April Fools' Fools!

April Fools' Fools!

by Hannah One Cup

April brings a lot of things to the table, like ham, painted eggs, chocolate, Jesus (I guess? Maybe this year…), rain, and that one special day of the year where everyone gets together secretly, by themselves, in windowless rooms, to plan massive power outages, national treasure robbery, resurrections, or some joke-equivalent, to unsuspecting people. I’ve never been good at it—April Fool’s Day, I mean. I always thought it required someone a bit meaner and more confident than I was, so every time I’d try to pull a prank, I’d immediately back out of it, tell the “victim” I was lying, and apologize. Such a waste of energy and a massive source of undue stress on my part, feeling like an awful human being. But, being an adult, I’m now calloused to all that and couldn't care less if someone believes me or not. Which is probably why these next April Fool’s pranks landed themselves in the “fail” category. Personally, I find most of these hilarious or at least chuckle-worthy. But there’s always that Karen and Todd Pilgrimman-man, who just want to ruin everything for everyone. Thanks to them, we have this list of pranks that were considered failures by everyone. In no particular order—please enjoy.

Taco Liberty Bell

In 1996, Taco Bell ran ads in multiple major newspapers claiming it had purchased the Liberty Bell and renamed it the Taco Liberty Bell. Apparently, a few politicians called the National Park Service to ask why the hell a national treasure was being sold to a place that sold things called Gorditas. In defense of Taco Bell, their ads claimed they were trying to help the national debt by buying our nation’s “prized stuff,” so you can’t be too upset by that, right?

Watch Out for the Erupting Volcanic Hill!

In 1980, a news caster in Boston, Massachusetts (you don’t want to know how long it took me to spell this state correctly. It’s embarrassing, really…I almost shortened it to Mass. just out of laziness and unwillingness to use auto-correct), gave a startling news report about the Great Blue Hill in Milton. 600 million years ago to this day (or in the relative ballpark—time’s tricky and mostly relative), Great Blue Hill was an actual volcano that spewed lava and everything. Today, it’s a hill, just like the name suggests. Well, that local news caster decided to claim it was now erupting, showing pictures and footage of lava flowing from an unnamed source. This scared quite a few folks in the area, obviously. It’s just a bit ominous that Mt. Saint Helens ended up popping her top just a month and change after this joke.

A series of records
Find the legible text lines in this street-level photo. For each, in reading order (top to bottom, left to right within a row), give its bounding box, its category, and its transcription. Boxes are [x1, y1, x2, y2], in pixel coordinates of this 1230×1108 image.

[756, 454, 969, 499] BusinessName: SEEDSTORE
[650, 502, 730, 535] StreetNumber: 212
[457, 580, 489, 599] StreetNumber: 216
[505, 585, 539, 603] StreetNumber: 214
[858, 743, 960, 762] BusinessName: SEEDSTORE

**Written request A**. Could you quote the records word for word, from their first line through the line containing "[457, 580, 489, 599] StreetNumber: 216", including both of those lines?
**Written request B**. Could you extend the piece on failed April Fools' pranks, picking up right after its final sentence?
These records are unrelated to the piece about failed April Fools' pranks.

**Output A**.
Find the legible text lines in this street-level photo. For each, in reading order (top to bottom, left to right within a row), give its bounding box, its category, and its transcription. Boxes are [x1, y1, x2, y2], in pixel coordinates of this 1230×1108 image.

[756, 454, 969, 499] BusinessName: SEEDSTORE
[650, 502, 730, 535] StreetNumber: 212
[457, 580, 489, 599] StreetNumber: 216

**Output B**.
Let the Best Prisoner Win

The UK and their sense of humor have always been love or hate with anyone who has not grown up in the UK or watched the BBC on TV for some reason. You either get it, or you don’t. And even if you do, it might not be your cup of Earl Grey. Such is the case with this prank pulled in 2015 by the Manchester Police Department, who made a tweet, stating in so many words, “If you know a prisoner you would like to see out of prison, you can vote for them here! The winner gets a holiday!” The tweet appears to have been removed and all but taken away from the internet, but let’s just say that there were a lot of people calling and complaining about this official announcement, due to some of them having children who had been murdered by these individuals. Yeah, I’ll say this is one of those times I just won’t understand British humor, and it looks like others didn’t take to it either.

You’ll Help Bury My Husband, Right?

In 2013, a Tennessee resident by the name of Susan called her sister up, stating she had killed her husband, was cleaning up the evidence, and needed help burying the body. Her sister, not taking into account the day of the year, only thought back to those times she remembered Susan and her husband having marital spats, so she took it upon herself to call another relative and divulge what was said to her about the murder. That relative decided they couldn’t let the family get away with murder, so they called the cops on Susan. When the sister and cops showed up, Susan’s husband showed himself to them, proving he was very alive and well. Susan wasn’t arrested, but she was put in the back of a police car for a bit, to sit and think about how she could make next year’s prank go a bit more smoothly. I mean, at least she’s also now aware that none of her family would help with burying a body. So, there’s that. Lesson learned.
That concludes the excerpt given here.